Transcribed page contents
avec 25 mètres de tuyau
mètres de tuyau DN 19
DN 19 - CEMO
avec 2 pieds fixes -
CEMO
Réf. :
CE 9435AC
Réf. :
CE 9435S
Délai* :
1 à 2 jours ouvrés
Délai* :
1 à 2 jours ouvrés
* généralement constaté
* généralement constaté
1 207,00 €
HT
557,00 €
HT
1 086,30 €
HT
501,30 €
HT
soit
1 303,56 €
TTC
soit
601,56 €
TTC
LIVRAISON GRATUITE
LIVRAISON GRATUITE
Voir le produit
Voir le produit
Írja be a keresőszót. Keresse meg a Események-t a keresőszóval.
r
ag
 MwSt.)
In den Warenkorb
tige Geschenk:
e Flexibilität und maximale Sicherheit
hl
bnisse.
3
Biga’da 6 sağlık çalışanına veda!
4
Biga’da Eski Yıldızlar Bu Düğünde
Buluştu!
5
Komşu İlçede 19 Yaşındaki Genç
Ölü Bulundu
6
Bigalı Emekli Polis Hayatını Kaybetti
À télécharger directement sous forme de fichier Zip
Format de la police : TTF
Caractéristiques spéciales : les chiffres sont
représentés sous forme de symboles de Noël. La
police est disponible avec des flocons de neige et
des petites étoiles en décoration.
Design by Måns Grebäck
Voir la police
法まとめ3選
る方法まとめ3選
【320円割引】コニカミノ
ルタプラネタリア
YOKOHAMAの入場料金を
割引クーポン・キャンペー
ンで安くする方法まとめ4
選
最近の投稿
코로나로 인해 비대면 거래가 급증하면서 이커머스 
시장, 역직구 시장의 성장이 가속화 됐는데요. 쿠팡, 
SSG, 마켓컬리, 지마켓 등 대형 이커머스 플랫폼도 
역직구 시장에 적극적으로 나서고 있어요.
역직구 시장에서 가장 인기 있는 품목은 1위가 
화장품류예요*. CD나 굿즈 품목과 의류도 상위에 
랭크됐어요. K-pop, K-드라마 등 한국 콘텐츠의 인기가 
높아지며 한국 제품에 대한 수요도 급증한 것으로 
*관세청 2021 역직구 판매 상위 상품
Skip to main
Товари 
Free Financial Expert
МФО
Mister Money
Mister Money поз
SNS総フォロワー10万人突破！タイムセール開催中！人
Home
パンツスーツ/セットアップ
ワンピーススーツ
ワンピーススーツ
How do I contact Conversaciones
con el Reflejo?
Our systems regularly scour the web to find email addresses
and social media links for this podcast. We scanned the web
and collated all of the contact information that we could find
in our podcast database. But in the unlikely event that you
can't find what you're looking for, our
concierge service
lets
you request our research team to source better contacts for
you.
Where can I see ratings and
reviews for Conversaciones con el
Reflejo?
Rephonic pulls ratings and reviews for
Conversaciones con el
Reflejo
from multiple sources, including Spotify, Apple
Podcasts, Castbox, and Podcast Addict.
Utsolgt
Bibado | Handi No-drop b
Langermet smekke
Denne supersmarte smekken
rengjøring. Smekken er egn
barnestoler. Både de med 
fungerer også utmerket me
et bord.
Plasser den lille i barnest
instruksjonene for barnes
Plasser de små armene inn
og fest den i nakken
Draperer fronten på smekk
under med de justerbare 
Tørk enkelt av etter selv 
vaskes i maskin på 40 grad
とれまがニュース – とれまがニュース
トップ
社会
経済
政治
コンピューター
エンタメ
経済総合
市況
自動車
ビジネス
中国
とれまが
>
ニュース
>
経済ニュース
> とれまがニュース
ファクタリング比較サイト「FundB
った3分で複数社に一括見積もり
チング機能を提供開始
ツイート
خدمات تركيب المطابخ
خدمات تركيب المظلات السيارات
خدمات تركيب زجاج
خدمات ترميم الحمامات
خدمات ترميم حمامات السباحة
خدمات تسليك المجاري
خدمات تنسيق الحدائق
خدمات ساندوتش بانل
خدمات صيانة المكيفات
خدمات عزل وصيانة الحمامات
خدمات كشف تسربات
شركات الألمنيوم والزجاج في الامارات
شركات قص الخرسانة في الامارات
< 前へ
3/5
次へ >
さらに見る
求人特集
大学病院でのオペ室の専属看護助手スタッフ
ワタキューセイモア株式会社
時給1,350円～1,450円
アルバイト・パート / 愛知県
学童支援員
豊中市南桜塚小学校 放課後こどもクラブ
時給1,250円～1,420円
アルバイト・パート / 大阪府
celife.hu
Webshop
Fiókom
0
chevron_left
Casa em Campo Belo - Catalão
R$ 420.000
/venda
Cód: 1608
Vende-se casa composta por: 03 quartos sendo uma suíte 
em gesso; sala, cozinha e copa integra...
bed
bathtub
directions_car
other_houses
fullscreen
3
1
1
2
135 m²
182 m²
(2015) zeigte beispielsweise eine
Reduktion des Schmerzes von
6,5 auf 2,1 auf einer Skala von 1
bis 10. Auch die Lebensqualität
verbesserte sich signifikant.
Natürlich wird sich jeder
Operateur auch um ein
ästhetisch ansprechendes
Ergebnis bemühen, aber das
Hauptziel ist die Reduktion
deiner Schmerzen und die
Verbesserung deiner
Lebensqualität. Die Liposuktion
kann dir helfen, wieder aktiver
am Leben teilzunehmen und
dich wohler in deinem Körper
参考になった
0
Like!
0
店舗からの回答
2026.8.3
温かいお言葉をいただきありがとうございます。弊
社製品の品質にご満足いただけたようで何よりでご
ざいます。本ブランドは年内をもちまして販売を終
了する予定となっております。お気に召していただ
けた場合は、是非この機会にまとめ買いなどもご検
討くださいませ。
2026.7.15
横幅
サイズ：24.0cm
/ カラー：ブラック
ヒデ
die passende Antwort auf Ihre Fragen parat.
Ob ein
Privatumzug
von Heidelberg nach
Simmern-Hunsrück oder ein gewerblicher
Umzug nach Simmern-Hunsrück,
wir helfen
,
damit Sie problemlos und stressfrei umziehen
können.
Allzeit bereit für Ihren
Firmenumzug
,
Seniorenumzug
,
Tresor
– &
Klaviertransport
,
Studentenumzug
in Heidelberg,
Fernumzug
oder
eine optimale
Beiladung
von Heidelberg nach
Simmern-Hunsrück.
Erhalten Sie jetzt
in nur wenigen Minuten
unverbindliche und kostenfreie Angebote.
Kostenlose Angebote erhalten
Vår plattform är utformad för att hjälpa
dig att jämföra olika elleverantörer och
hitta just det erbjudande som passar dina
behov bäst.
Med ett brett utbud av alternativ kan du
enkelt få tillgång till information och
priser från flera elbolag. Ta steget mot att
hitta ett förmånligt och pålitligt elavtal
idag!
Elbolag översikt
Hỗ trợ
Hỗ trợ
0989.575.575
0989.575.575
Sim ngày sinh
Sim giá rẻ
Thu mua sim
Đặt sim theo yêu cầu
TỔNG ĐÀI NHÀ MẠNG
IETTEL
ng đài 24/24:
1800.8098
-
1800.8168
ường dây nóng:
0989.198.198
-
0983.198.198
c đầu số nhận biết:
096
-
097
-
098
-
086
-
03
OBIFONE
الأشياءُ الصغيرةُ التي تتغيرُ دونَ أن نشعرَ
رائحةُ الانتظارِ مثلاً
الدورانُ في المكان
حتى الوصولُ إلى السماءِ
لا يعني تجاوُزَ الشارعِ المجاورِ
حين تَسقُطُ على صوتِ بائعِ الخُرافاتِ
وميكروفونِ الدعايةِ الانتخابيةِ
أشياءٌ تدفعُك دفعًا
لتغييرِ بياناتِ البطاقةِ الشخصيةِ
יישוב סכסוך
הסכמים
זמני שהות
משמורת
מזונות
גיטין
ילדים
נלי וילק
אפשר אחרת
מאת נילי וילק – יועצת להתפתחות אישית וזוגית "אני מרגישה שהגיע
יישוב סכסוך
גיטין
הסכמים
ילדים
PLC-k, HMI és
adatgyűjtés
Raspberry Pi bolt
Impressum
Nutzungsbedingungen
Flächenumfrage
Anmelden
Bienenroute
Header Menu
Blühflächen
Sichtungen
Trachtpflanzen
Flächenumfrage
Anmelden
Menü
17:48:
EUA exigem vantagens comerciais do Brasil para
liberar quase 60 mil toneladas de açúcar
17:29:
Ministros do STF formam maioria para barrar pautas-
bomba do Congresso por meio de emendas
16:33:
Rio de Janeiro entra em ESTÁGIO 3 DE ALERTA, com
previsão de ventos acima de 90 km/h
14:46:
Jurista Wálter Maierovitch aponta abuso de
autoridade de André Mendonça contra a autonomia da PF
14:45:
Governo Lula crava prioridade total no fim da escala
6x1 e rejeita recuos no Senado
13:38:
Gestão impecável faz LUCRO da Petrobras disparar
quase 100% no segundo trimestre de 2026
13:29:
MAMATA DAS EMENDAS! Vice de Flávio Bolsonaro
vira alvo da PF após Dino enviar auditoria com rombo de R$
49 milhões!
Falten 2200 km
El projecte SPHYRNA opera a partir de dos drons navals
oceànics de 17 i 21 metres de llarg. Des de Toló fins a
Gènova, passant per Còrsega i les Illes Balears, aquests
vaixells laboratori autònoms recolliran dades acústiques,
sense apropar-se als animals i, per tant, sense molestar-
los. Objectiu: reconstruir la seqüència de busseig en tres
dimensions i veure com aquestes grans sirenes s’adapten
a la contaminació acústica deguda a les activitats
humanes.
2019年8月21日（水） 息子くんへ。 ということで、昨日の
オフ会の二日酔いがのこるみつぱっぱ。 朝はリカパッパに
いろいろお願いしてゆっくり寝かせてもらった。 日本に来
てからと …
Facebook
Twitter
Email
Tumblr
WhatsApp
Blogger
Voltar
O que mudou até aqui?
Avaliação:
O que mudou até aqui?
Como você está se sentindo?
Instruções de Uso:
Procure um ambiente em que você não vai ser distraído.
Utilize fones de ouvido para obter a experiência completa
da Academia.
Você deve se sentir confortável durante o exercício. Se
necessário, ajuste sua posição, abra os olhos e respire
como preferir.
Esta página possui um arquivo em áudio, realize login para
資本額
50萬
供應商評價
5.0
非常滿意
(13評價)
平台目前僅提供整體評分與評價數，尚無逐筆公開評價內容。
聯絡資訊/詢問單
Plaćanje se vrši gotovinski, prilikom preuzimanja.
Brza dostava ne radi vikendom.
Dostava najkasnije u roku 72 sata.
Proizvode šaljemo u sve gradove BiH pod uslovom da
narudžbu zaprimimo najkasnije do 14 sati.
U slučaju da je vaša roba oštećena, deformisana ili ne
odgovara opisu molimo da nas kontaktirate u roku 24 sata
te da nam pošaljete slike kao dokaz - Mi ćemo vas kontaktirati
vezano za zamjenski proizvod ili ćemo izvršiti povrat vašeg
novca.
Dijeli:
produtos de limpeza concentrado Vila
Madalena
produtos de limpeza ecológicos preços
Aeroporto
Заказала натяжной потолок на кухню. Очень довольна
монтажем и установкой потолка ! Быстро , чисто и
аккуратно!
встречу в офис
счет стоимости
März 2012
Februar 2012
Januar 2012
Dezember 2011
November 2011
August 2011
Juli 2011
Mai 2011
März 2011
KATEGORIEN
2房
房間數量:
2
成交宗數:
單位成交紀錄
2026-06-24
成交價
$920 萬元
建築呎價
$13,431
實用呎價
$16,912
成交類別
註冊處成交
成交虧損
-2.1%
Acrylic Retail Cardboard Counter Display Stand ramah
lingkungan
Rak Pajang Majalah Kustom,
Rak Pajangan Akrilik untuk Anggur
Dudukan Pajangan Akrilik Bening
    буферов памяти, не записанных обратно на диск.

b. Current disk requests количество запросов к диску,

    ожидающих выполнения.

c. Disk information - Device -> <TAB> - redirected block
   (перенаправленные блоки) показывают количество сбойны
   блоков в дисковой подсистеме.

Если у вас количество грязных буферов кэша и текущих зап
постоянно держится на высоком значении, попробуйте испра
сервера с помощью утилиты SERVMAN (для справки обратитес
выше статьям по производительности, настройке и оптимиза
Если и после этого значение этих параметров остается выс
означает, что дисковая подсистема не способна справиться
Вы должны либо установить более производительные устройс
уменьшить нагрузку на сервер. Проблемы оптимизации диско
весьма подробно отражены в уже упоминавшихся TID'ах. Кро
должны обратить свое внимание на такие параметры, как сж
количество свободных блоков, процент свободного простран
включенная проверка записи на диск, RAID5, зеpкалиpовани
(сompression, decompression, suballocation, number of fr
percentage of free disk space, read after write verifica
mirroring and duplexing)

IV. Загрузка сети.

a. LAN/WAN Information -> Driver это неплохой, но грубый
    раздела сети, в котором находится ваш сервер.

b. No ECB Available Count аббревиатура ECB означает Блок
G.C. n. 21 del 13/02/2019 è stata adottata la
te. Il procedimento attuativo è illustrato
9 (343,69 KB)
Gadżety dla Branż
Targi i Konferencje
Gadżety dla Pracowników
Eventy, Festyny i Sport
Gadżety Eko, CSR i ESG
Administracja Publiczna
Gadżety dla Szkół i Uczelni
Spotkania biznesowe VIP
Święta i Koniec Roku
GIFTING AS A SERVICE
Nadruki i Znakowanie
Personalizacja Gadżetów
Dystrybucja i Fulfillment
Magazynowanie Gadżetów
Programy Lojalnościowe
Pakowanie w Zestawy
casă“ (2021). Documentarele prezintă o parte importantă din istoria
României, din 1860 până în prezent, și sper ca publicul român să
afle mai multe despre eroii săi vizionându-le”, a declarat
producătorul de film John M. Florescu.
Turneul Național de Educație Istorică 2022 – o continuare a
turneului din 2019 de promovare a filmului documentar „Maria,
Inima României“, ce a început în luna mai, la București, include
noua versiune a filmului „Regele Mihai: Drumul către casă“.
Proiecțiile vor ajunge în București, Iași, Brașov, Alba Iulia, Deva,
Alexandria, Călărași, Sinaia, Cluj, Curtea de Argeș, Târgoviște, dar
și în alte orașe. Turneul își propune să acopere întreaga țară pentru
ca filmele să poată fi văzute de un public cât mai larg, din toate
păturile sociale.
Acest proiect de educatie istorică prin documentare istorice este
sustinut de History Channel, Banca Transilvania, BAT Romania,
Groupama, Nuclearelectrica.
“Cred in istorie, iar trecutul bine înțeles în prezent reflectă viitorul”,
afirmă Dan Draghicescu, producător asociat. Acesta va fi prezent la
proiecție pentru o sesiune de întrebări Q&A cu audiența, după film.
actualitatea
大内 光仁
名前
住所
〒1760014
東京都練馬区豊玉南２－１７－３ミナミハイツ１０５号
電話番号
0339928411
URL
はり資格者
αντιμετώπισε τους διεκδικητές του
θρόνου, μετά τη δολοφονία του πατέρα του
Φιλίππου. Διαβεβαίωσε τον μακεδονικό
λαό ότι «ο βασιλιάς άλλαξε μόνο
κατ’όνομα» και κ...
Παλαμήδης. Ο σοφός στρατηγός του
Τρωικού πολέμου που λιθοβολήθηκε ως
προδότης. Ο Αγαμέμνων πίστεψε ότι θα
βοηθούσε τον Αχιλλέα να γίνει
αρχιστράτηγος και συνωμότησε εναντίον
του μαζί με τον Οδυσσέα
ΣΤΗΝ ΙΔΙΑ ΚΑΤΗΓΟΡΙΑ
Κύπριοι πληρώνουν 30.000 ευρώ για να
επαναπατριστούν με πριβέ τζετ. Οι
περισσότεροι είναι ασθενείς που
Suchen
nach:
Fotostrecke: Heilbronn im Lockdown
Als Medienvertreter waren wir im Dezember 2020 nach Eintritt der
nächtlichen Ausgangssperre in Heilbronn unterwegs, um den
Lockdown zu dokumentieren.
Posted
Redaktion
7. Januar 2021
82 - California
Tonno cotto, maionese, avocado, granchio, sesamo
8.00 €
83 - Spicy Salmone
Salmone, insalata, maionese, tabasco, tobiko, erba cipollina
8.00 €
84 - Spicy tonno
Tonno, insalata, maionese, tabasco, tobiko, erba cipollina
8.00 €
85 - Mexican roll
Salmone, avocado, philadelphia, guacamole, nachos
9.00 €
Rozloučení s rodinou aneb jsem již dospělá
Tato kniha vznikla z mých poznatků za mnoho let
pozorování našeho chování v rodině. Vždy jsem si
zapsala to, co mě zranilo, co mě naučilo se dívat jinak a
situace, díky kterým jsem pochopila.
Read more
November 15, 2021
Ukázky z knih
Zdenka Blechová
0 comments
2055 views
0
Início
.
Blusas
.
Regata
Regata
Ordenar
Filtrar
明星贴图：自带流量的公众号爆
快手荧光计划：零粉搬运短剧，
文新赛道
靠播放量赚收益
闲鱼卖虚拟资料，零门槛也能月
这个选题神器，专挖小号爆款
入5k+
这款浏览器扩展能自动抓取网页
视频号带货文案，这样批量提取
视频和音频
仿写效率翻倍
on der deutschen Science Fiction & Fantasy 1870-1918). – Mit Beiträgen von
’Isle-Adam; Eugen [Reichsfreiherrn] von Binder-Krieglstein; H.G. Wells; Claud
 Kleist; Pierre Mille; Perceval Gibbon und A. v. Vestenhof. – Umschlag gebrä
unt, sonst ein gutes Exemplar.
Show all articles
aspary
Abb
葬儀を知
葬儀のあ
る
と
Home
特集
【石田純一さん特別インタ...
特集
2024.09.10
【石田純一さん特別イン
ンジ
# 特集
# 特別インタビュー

Instruction: For each line above that contains the word "الامارات", copy that line.

Written response:
شركات الألمنيوم والزجاج في الامارات
شركات قص الخرسانة في الامارات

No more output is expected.